(GIVEN DATA):

════════

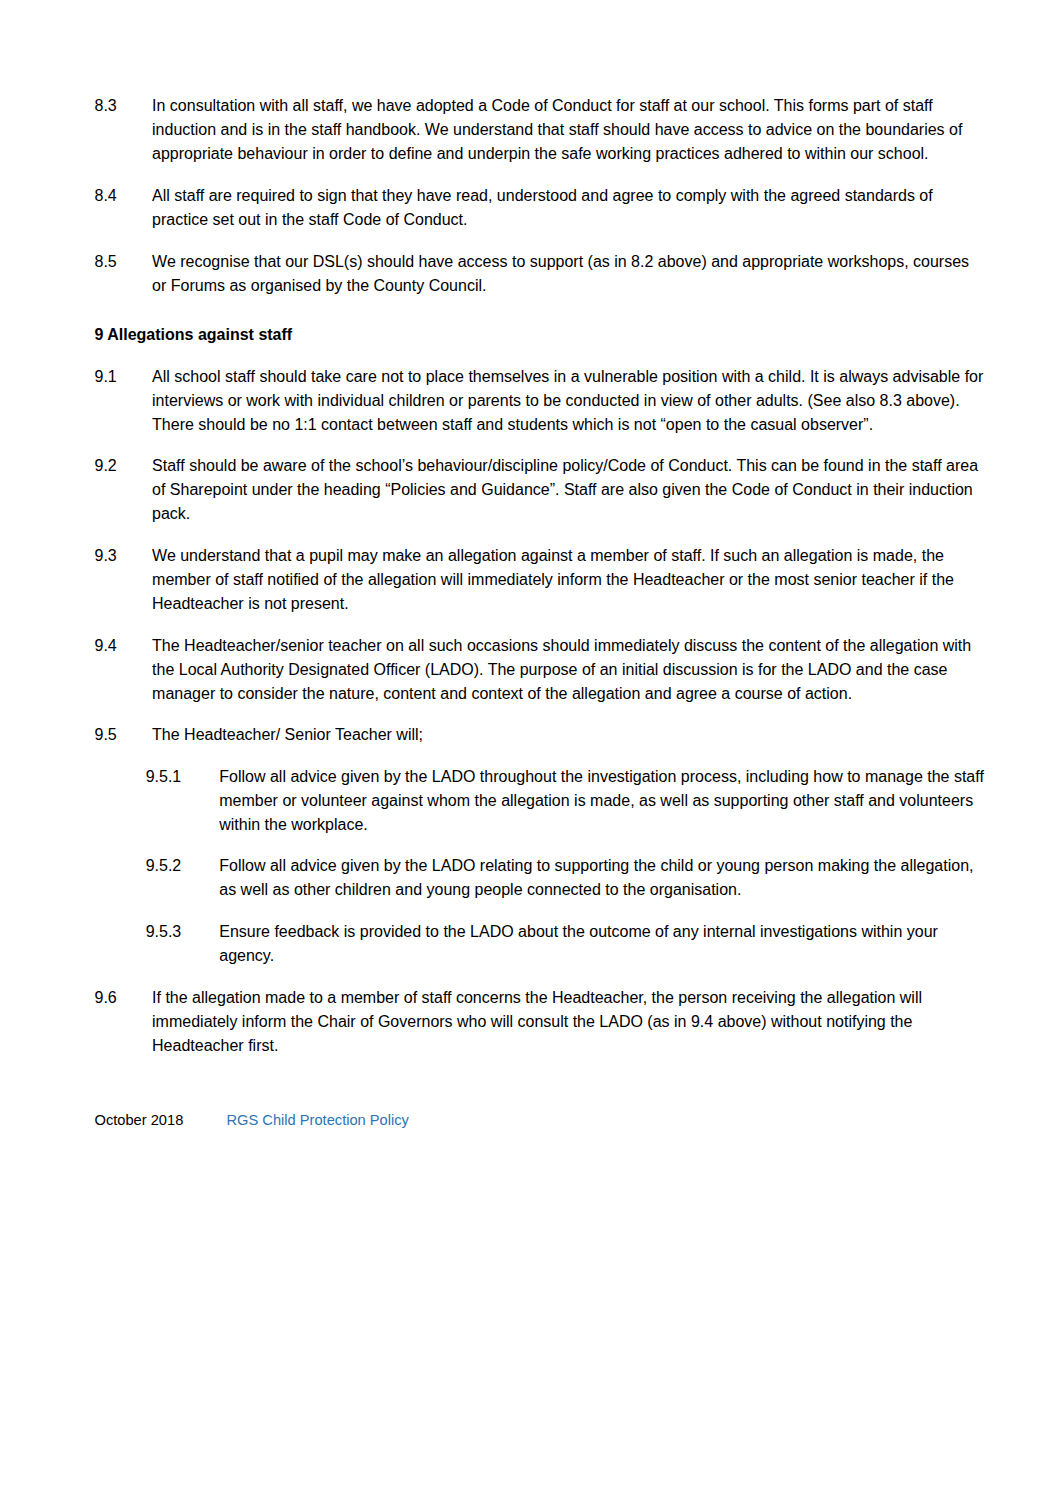8.3
In consultation with all staff, we have adopted a Code of Conduct for staff at our school. This forms part of staff induction and is in the staff handbook. We understand that staff should have access to advice on the boundaries of appropriate behaviour in order to define and underpin the safe working practices adhered to within our school.
8.4
All staff are required to sign that they have read, understood and agree to comply with the agreed standards of practice set out in the staff Code of Conduct.
8.5
We recognise that our DSL(s) should have access to support (as in 8.2 above) and appropriate workshops, courses or Forums as organised by the County Council.
9 Allegations against staff
9.1
All school staff should take care not to place themselves in a vulnerable position with a child. It is always advisable for interviews or work with individual children or parents to be conducted in view of other adults. (See also 8.3 above). There should be no 1:1 contact between staff and students which is not “open to the casual observer”.
9.2
Staff should be aware of the school’s behaviour/discipline policy/Code of Conduct. This can be found in the staff area of Sharepoint under the heading “Policies and Guidance”. Staff are also given the Code of Conduct in their induction pack.
9.3
We understand that a pupil may make an allegation against a member of staff. If such an allegation is made, the member of staff notified of the allegation will immediately inform the Headteacher or the most senior teacher if the Headteacher is not present.
9.4
The Headteacher/senior teacher on all such occasions should immediately discuss the content of the allegation with the Local Authority Designated Officer (LADO). The purpose of an initial discussion is for the LADO and the case manager to consider the nature, content and context of the allegation and agree a course of action.
9.5
The Headteacher/ Senior Teacher will;
9.5.1
Follow all advice given by the LADO throughout the investigation process, including how to manage the staff member or volunteer against whom the allegation is made, as well as supporting other staff and volunteers within the workplace.
9.5.2
Follow all advice given by the LADO relating to supporting the child or young person making the allegation, as well as other children and young people connected to the organisation.
9.5.3
Ensure feedback is provided to the LADO about the outcome of any internal investigations within your agency.
9.6
If the allegation made to a member of staff concerns the Headteacher, the person receiving the allegation will immediately inform the Chair of Governors who will consult the LADO (as in 9.4 above) without notifying the Headteacher first.
October 2018 RGS Child Protection Policy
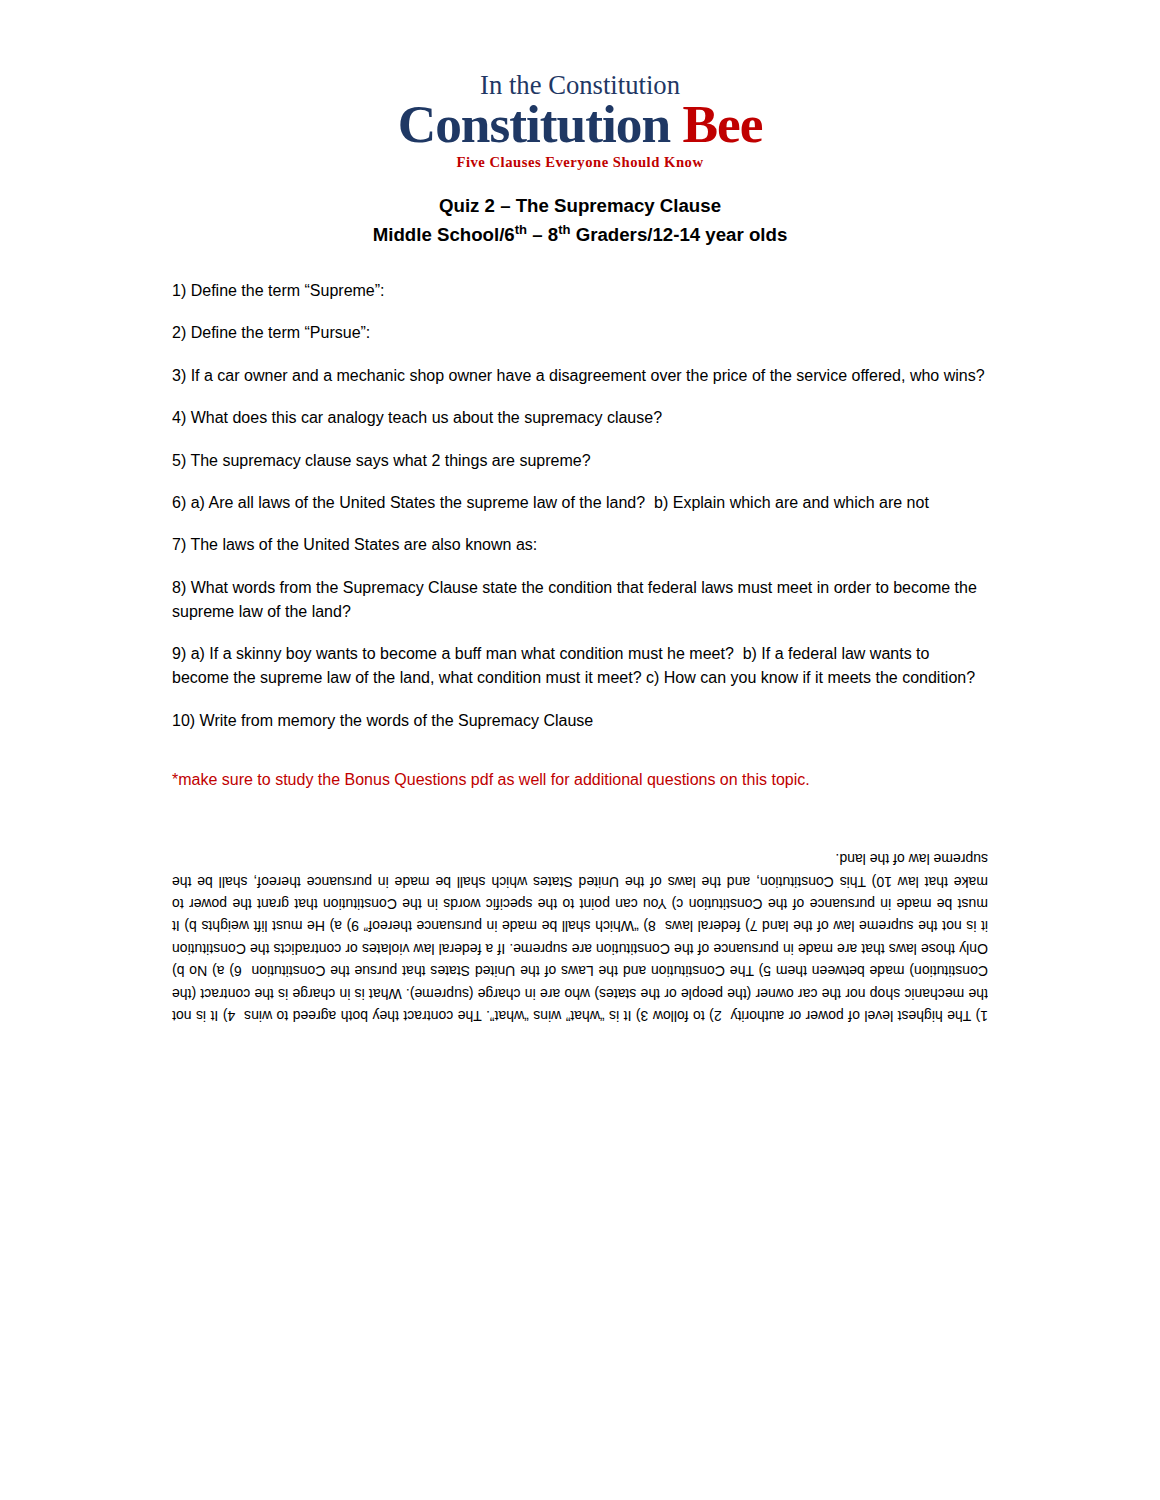In the Constitution
Constitution Bee
Five Clauses Everyone Should Know
Quiz 2 – The Supremacy Clause
Middle School/6th – 8th Graders/12-14 year olds
1) Define the term “Supreme”:
2) Define the term “Pursue”:
3) If a car owner and a mechanic shop owner have a disagreement over the price of the service offered, who wins?
4) What does this car analogy teach us about the supremacy clause?
5) The supremacy clause says what 2 things are supreme?
6) a) Are all laws of the United States the supreme law of the land? b) Explain which are and which are not
7) The laws of the United States are also known as:
8) What words from the Supremacy Clause state the condition that federal laws must meet in order to become the supreme law of the land?
9) a) If a skinny boy wants to become a buff man what condition must he meet? b) If a federal law wants to become the supreme law of the land, what condition must it meet? c) How can you know if it meets the condition?
10) Write from memory the words of the Supremacy Clause
*make sure to study the Bonus Questions pdf as well for additional questions on this topic.
1) The highest level of power or authority 2) to follow 3) It is “what” wins “what”. The contract they both agreed to wins 4) It is not the mechanic shop nor the car owner (the people or the states) who are in charge (supreme). What is in charge is the contract (the Constitution) made between them 5) The Constitution and the Laws of the United States that pursue the Constitution 6) a) No b) Only those laws that are made in pursuance of the Constitution are supreme. If a federal law violates or contradicts the Constitution it is not the supreme law of the land 7) federal laws 8) “Which shall be made in pursuance thereof” 9) a) He must lift weights b) It must be made in pursuance of the Constitution c) You can point to the specific words in the Constitution that grant the power to make that law 10) This Constitution, and the laws of the United States which shall be made in pursuance thereof, shall be the supreme law of the land.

════════

(TASK INSTRUCTIONS):
Transcribe the lines above exactly, setting aside any picture among them.

(WRITTEN REPLY):
8.3
In consultation with all staff, we have adopted a Code of Conduct for staff at our school. This forms part of staff induction and is in the staff handbook. We understand that staff should have access to advice on the boundaries of appropriate behaviour in order to define and underpin the safe working practices adhered to within our school.
8.4
All staff are required to sign that they have read, understood and agree to comply with the agreed standards of practice set out in the staff Code of Conduct.
8.5
We recognise that our DSL(s) should have access to support (as in 8.2 above) and appropriate workshops, courses or Forums as organised by the County Council.
9 Allegations against staff
9.1
All school staff should take care not to place themselves in a vulnerable position with a child. It is always advisable for interviews or work with individual children or parents to be conducted in view of other adults. (See also 8.3 above). There should be no 1:1 contact between staff and students which is not “open to the casual observer”.
9.2
Staff should be aware of the school’s behaviour/discipline policy/Code of Conduct. This can be found in the staff area of Sharepoint under the heading “Policies and Guidance”. Staff are also given the Code of Conduct in their induction pack.
9.3
We understand that a pupil may make an allegation against a member of staff. If such an allegation is made, the member of staff notified of the allegation will immediately inform the Headteacher or the most senior teacher if the Headteacher is not present.
9.4
The Headteacher/senior teacher on all such occasions should immediately discuss the content of the allegation with the Local Authority Designated Officer (LADO). The purpose of an initial discussion is for the LADO and the case manager to consider the nature, content and context of the allegation and agree a course of action.
9.5
The Headteacher/ Senior Teacher will;
9.5.1
Follow all advice given by the LADO throughout the investigation process, including how to manage the staff member or volunteer against whom the allegation is made, as well as supporting other staff and volunteers within the workplace.
9.5.2
Follow all advice given by the LADO relating to supporting the child or young person making the allegation, as well as other children and young people connected to the organisation.
9.5.3
Ensure feedback is provided to the LADO about the outcome of any internal investigations within your agency.
9.6
If the allegation made to a member of staff concerns the Headteacher, the person receiving the allegation will immediately inform the Chair of Governors who will consult the LADO (as in 9.4 above) without notifying the Headteacher first.
October 2018 RGS Child Protection Policy
In the Constitution
Constitution Bee
Five Clauses Everyone Should Know
Quiz 2 – The Supremacy Clause
Middle School/6th – 8th Graders/12-14 year olds
1) Define the term “Supreme”:
2) Define the term “Pursue”:
3) If a car owner and a mechanic shop owner have a disagreement over the price of the service offered, who wins?
4) What does this car analogy teach us about the supremacy clause?
5) The supremacy clause says what 2 things are supreme?
6) a) Are all laws of the United States the supreme law of the land? b) Explain which are and which are not
7) The laws of the United States are also known as:
8) What words from the Supremacy Clause state the condition that federal laws must meet in order to become the supreme law of the land?
9) a) If a skinny boy wants to become a buff man what condition must he meet? b) If a federal law wants to become the supreme law of the land, what condition must it meet? c) How can you know if it meets the condition?
10) Write from memory the words of the Supremacy Clause
*make sure to study the Bonus Questions pdf as well for additional questions on this topic.
1) The highest level of power or authority 2) to follow 3) It is “what” wins “what”. The contract they both agreed to wins 4) It is not the mechanic shop nor the car owner (the people or the states) who are in charge (supreme). What is in charge is the contract (the Constitution) made between them 5) The Constitution and the Laws of the United States that pursue the Constitution 6) a) No b) Only those laws that are made in pursuance of the Constitution are supreme. If a federal law violates or contradicts the Constitution it is not the supreme law of the land 7) federal laws 8) “Which shall be made in pursuance thereof” 9) a) He must lift weights b) It must be made in pursuance of the Constitution c) You can point to the specific words in the Constitution that grant the power to make that law 10) This Constitution, and the laws of the United States which shall be made in pursuance thereof, shall be the supreme law of the land.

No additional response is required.